↓

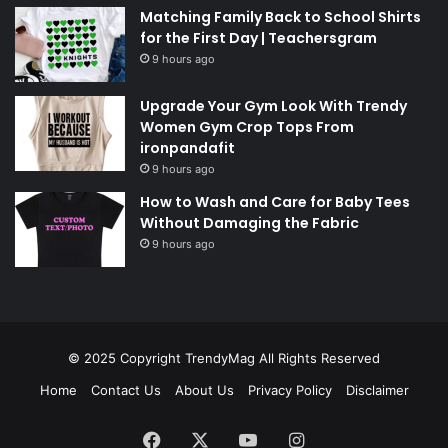
Matching Family Back to School Shirts
for the First Day | Teachersgram
9 hours ago
Upgrade Your Gym Look With Trendy
Women Gym Crop Tops From
ironpandafit
9 hours ago
How to Wash and Care for Baby Tees
Without Damaging the Fabric
9 hours ago
© 2025 Copyright
TrendyMag
All Rights Reserved
Home
Contact Us
About Us
Privacy Policy
Disclaimer
Facebook
X
YouTube
Instagram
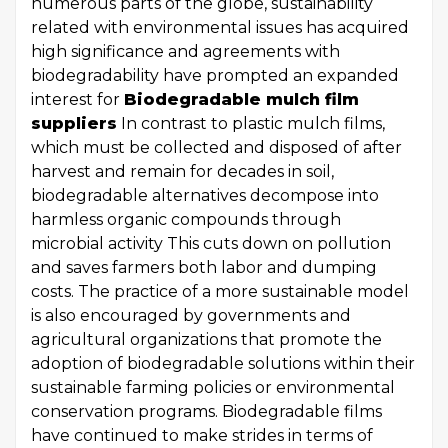
numerous parts of the globe, sustainability
related with environmental issues has acquired
high significance and agreements with
biodegradability have prompted an expanded
interest for
Biodegradable mulch film
suppliers
In contrast to plastic mulch films,
which must be collected and disposed of after
harvest and remain for decades in soil,
biodegradable alternatives decompose into
harmless organic compounds through
microbial activity This cuts down on pollution
and saves farmers both labor and dumping
costs. The practice of a more sustainable model
is also encouraged by governments and
agricultural organizations that promote the
adoption of biodegradable solutions within their
sustainable farming policies or environmental
conservation programs. Biodegradable films
have continued to make strides in terms of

↑

Reproduce exactly the line containing "In contrast to" and all lines after it through the end of the listing above; leave out every earlier line.

In contrast to plastic mulch films,
which must be collected and disposed of after
harvest and remain for decades in soil,
biodegradable alternatives decompose into
harmless organic compounds through
microbial activity This cuts down on pollution
and saves farmers both labor and dumping
costs. The practice of a more sustainable model
is also encouraged by governments and
agricultural organizations that promote the
adoption of biodegradable solutions within their
sustainable farming policies or environmental
conservation programs. Biodegradable films
have continued to make strides in terms of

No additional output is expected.